EXERCISE PROMPT: Go through the material and copy each line that includes "Adapazarı".

DATA FOR THIS EXERCISE:

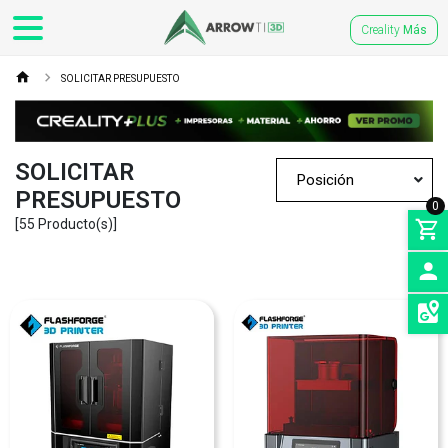
Creality
Más
SOLICITAR PRESUPUESTO
SOLICITAR
PRESUPUESTO
0
[55 Producto(s)]
INGRE
SEDES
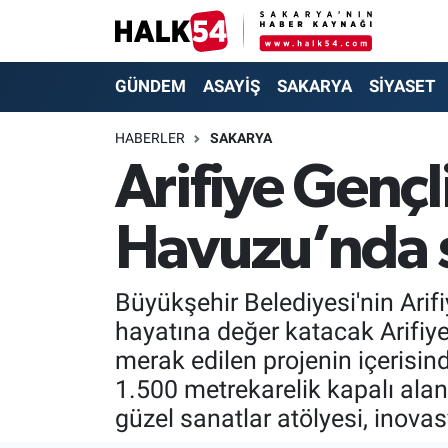
GÜNDEM
Adapazarı Nöbetçi Eczaneler
GÜNDEM
ASAYİŞ
SAKARYA
SİYASET
ASAYİŞ
Adapazarı Hava Durumu
HABERLER
SAKARYA
Arifiye Genç
YAŞAM
Adapazarı Trafik Yoğunluk Haritası
Havuzu’nda s
SAKARYA
Süper Lig Puan Durumu ve Fikstür
SİYASET
Tüm Manşetler
Büyükşehir Belediyesi'nin Arif
hayatına değer katacak Arifiy
EKONOMİ
Son Dakika Haberleri
merak edilen projenin içerisind
SOKAK RÖPORTAJLARI
Haber Arşivi
1.500 metrekarelik kapalı alan
güzel sanatlar atölyesi, inovas
SPOR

RESPONSE AREA:
Adapazarı Nöbetçi Eczaneler
Adapazarı Hava Durumu
Adapazarı Trafik Yoğunluk Haritası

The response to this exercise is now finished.